**Task goal:** Rewrite the lines in the records below, starting with the line containing "important dans la" and going on through the line containing "l'humidité excessive. L'eau", replacing "pourriture" with "dégradation" and leaving everything else unchanged.

**Provided information:**
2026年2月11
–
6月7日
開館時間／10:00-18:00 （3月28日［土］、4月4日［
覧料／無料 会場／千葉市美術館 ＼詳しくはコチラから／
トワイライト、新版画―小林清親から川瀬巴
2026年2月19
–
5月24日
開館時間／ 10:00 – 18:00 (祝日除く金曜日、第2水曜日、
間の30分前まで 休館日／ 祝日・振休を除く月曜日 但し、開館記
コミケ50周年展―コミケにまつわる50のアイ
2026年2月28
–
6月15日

...

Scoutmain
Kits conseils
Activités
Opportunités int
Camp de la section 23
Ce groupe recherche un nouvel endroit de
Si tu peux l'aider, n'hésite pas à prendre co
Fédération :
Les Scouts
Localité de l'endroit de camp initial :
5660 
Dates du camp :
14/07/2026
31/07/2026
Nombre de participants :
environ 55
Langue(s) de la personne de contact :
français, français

---

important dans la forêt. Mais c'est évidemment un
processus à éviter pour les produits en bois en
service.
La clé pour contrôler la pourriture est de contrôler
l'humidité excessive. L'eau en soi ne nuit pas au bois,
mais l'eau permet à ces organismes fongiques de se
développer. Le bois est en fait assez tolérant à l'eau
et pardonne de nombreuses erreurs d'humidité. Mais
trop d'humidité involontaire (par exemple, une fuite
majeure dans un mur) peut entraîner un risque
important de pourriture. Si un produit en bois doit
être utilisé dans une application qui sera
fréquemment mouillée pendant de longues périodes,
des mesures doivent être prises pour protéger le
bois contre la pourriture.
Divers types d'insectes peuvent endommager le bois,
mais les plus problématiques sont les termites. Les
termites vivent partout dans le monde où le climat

**The answer:**
important dans la forêt. Mais c'est évidemment un
processus à éviter pour les produits en bois en
service.
La clé pour contrôler la dégradation est de contrôler
l'humidité excessive. L'eau en soi ne nuit pas au bois,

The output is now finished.